Senna drove the 72 laps, or 169.9 miles, at an average speed of 90.586 m.p.h. Prost won last year's inaugural Phoenix race at 87.370. The faster speed was largely attributed to the 40-degree shift in temperature, from last June's 100 to Sunday's 60 degrees.
"I am quite surprised to win the first race in a new car on such a demanding circuit," Senna said. "We only tested the car two weeks ago in Portugal and the test did not go too well. Then we had problems in the engine Friday that caused me to have my poorest starting position since mid-1988."
The win was the 21st for Senna since driving his first race in 1984 in his native Brazil.

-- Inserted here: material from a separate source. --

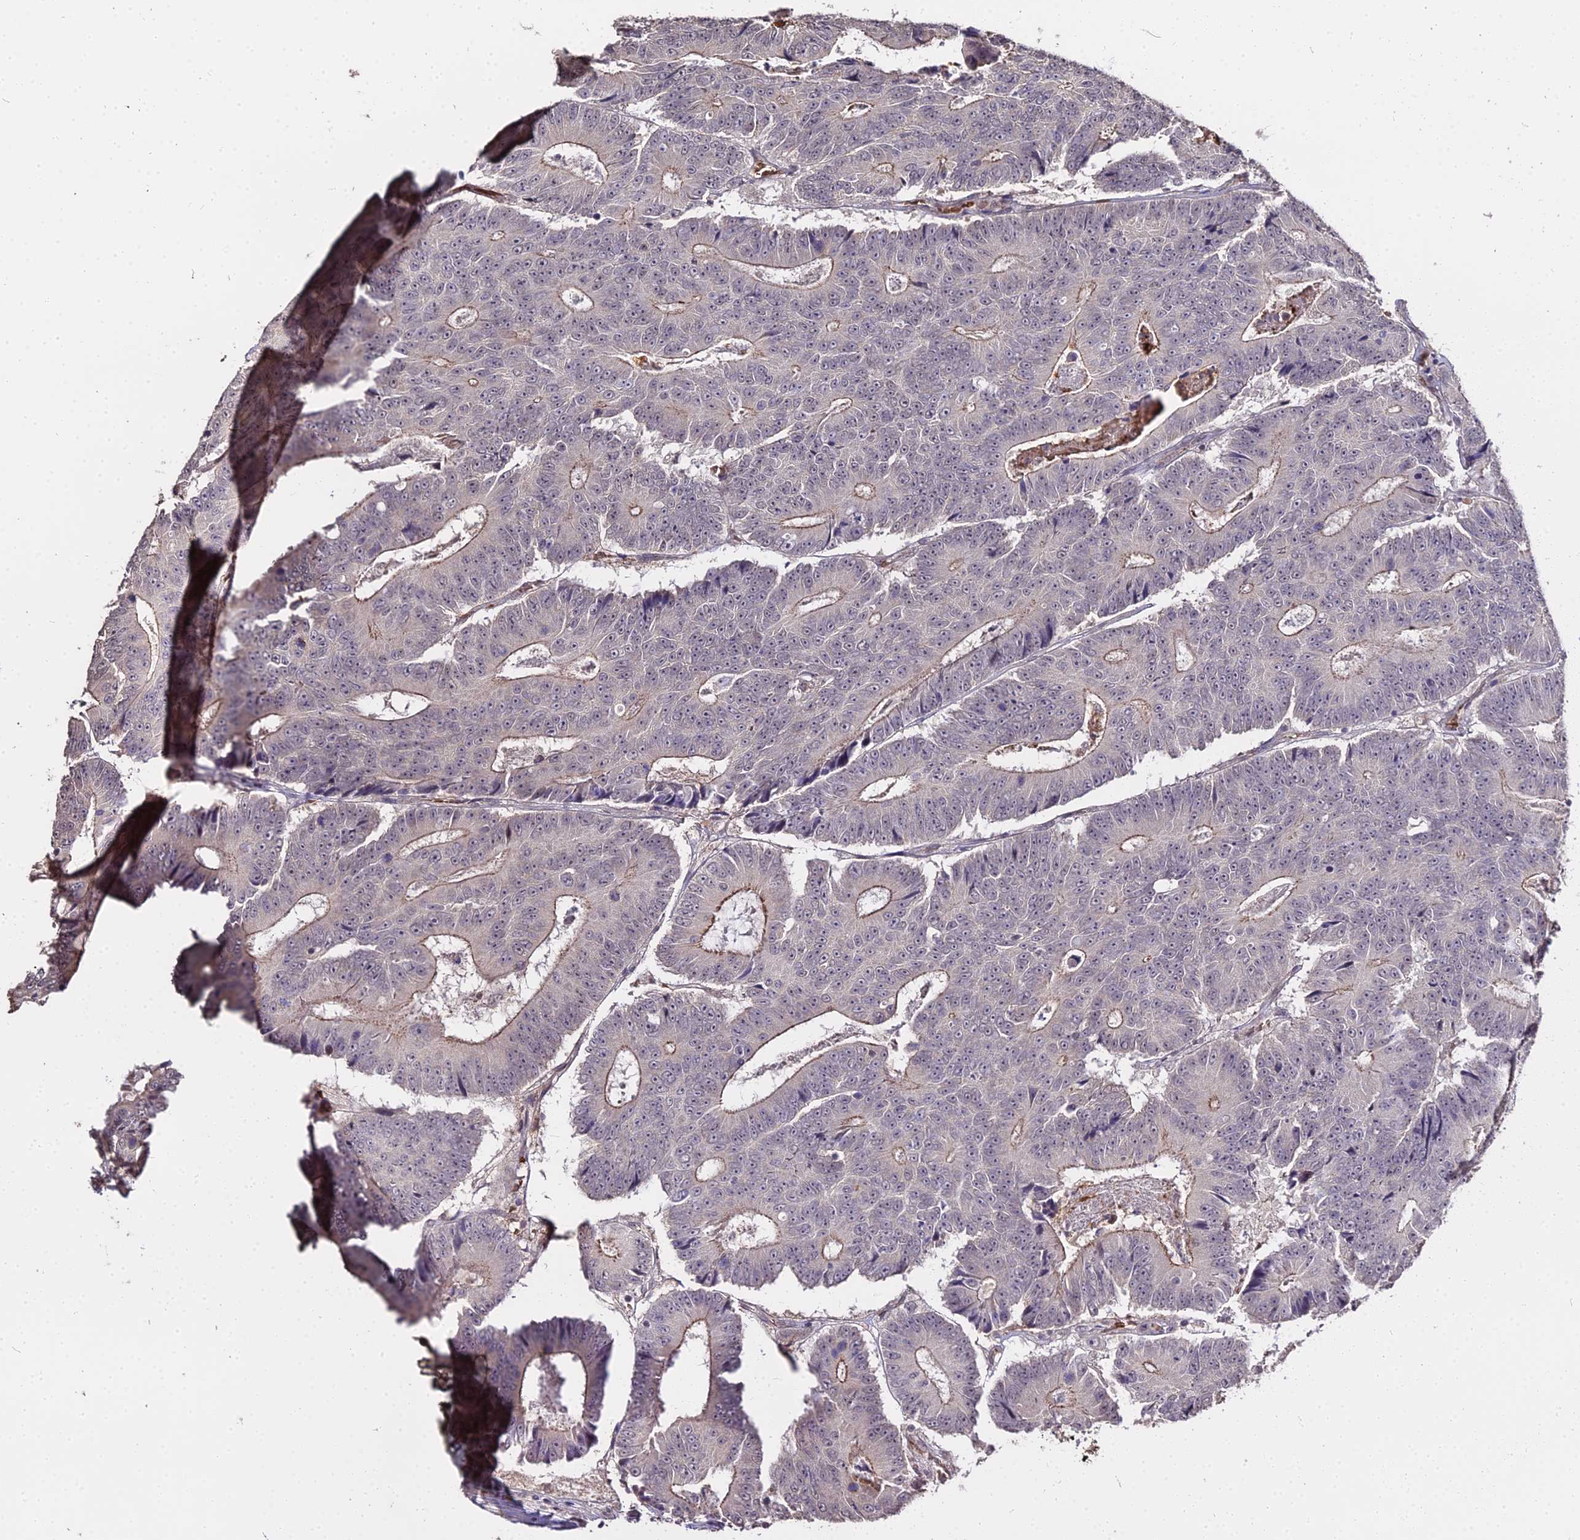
{"staining": {"intensity": "moderate", "quantity": "25%-75%", "location": "cytoplasmic/membranous"}, "tissue": "colorectal cancer", "cell_type": "Tumor cells", "image_type": "cancer", "snomed": [{"axis": "morphology", "description": "Adenocarcinoma, NOS"}, {"axis": "topography", "description": "Colon"}], "caption": "Brown immunohistochemical staining in colorectal adenocarcinoma reveals moderate cytoplasmic/membranous staining in about 25%-75% of tumor cells.", "gene": "ZDBF2", "patient": {"sex": "male", "age": 83}}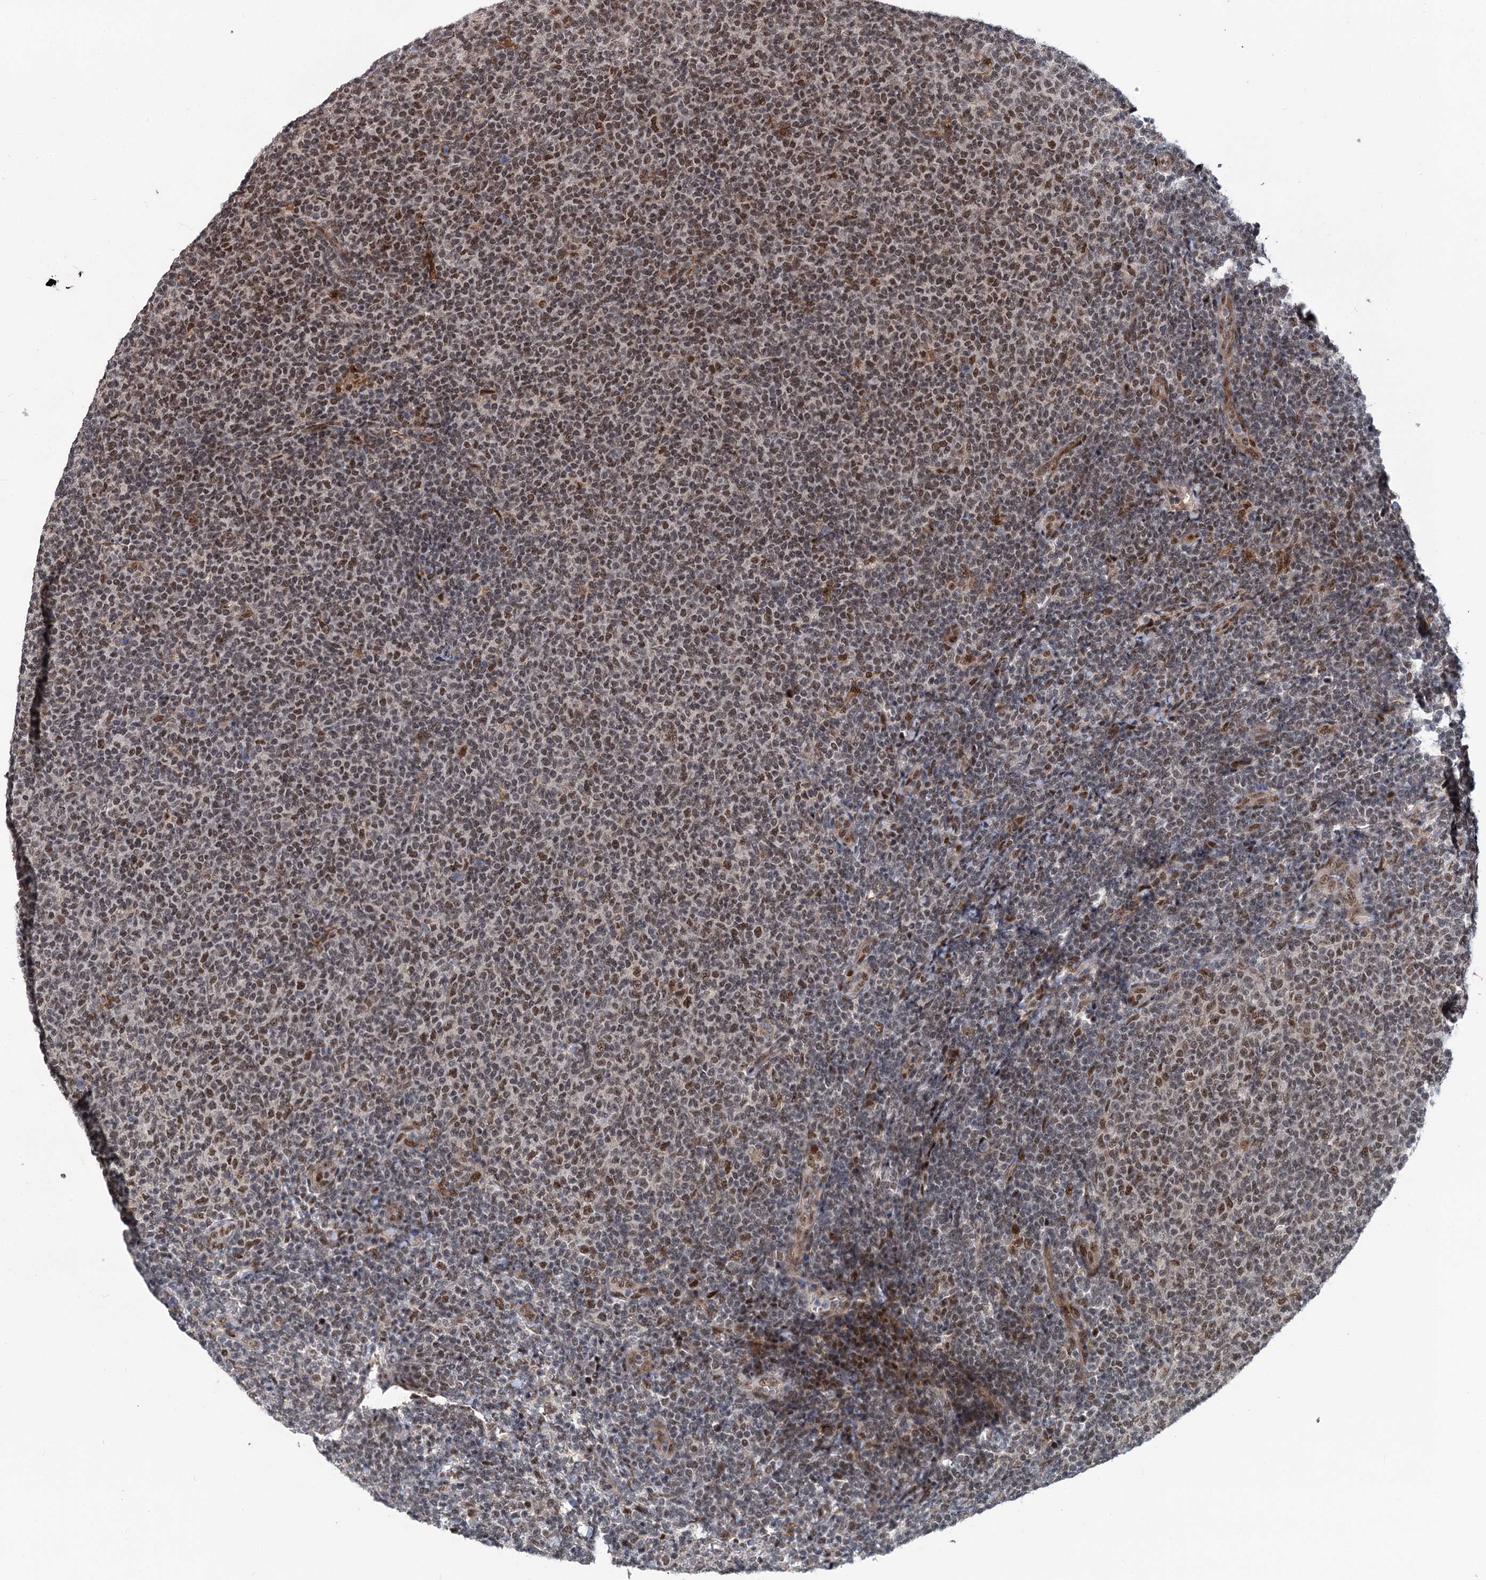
{"staining": {"intensity": "moderate", "quantity": ">75%", "location": "nuclear"}, "tissue": "lymphoma", "cell_type": "Tumor cells", "image_type": "cancer", "snomed": [{"axis": "morphology", "description": "Malignant lymphoma, non-Hodgkin's type, Low grade"}, {"axis": "topography", "description": "Lymph node"}], "caption": "Lymphoma stained with immunohistochemistry reveals moderate nuclear expression in about >75% of tumor cells.", "gene": "PHF8", "patient": {"sex": "male", "age": 66}}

Berger, after returning to the course five laps behind the leaders, posted the day's fastest lap of 93.311 m.p.h. in mid-race.
But Alesi's spectacular driving had veteran observers buzzing along pit row.
Alesi, 25, made his Grand Prix debut last year in France after Michele Alboreto quit the Tyrrell team. He responded by finishing fourth after holding down second place for a time.
"It all happened so quickly for me," Alesi recalled. "I had not even time for a fitting. I was using a padded version of Alboreto's seat, and I wasn't comfortable, so Ken (Tyrrell, the team owner) told me he wouldn't judge me on one race. After the race, he was very calm. He just told me I'd better get myself to England to have a proper seat made."
Later, to prove it was no fluke, Alesi came back to finish fifth at Monza and fourth in Spain, ending the championship season in ninth place having competed in only half the races.